University of Melbourne urban politics and planning expert Professor Michele Acuto says Australia’s economic powers remain separated from the seat of political power more than a century after the creation of Canberra.
“Australia’s economic power still resides with Sydney and Melbourne, so you don’t have that direct proximity,” he says.
“Canberra has been successful to a degree, and it has put in place more community initiatives, but there remain questions. Furthermore, there’s almost a century of difference between it and the current situation in Indonesia, so the parallel doesn’t hold.”
Lee says the most successful example of a new capital city is Brasilia in Brazil, which replaced Rio de Janeiro as the administrative capital in 1960. Today it has the highest GDP per capita of any major Latin American city and a population of three million.
“A new capital city can create a powerful national symbol over the long term. It can also reduce some of the rivalries in different regions.

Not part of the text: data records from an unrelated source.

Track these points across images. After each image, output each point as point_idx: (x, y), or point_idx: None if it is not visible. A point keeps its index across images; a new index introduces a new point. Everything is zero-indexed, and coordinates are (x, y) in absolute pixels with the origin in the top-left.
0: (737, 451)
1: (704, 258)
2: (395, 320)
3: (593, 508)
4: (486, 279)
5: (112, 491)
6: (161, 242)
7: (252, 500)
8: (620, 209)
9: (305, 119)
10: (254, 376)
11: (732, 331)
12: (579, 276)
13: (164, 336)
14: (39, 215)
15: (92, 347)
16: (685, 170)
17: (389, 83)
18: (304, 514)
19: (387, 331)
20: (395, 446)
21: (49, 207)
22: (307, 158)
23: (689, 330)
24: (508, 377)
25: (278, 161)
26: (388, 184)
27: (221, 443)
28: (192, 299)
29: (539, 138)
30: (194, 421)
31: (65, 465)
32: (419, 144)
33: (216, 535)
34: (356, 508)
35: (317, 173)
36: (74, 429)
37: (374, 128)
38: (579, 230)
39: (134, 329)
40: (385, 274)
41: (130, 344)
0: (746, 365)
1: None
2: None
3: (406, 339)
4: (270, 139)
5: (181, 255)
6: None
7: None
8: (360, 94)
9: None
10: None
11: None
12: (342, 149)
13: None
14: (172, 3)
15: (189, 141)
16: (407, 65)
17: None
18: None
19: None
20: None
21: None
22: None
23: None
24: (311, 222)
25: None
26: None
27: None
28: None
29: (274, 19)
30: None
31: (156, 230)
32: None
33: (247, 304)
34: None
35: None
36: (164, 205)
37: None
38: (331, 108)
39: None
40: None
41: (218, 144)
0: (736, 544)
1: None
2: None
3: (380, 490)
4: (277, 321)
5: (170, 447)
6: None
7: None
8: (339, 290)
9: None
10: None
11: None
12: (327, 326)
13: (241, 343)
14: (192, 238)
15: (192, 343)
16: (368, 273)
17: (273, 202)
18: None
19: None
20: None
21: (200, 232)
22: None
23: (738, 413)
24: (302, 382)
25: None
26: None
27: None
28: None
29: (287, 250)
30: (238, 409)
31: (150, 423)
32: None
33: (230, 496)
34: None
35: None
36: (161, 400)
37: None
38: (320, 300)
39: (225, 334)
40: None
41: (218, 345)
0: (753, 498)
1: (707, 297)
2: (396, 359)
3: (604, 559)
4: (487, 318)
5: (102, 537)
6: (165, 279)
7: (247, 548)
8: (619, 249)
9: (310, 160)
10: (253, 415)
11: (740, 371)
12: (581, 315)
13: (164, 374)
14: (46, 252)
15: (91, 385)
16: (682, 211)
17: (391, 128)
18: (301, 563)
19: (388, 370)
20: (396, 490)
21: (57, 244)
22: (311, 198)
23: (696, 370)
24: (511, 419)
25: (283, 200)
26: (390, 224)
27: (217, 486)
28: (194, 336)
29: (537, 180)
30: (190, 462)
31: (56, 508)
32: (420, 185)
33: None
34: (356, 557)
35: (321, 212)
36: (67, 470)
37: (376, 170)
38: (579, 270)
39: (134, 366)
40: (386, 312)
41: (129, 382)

This was the case with Brasilia, which moved the federal government closer to the geographical centre of the country,” Lee says.
Similarly, the Russian historian Nikolay Karamzin famously described St Petersburg as a “brilliant mistake” because it took generations for it to flourish. What was once a depressing place to work in is now known as the “Venice of the North”, and has played a critical role in the formation of Russian identity.
Acuto questions whether you can speed up that process in modern times.
“You may have the ability to deploy infrastructure much faster using new technology, but how are you going to move the people? It’s the people that are the critical ingredient to a successful city.”
The smart enough city
When governments announce the creation of a new capital city, they almost always promise it will be a “smart city” that incorporates technology to improve urban services. Indonesia is no exception. However, author Ben Green says in The Smart Enough City that the term denotes a futuristic urban utopia where technology solves every problem.
He argues that technology is not an end in itself, and that some cities appear smart, but are rife with inequalities. He calls for cities to be “smart enough” – to embrace technology as a powerful tool when used in conjunction with other forms of social change – but that people must always be put first.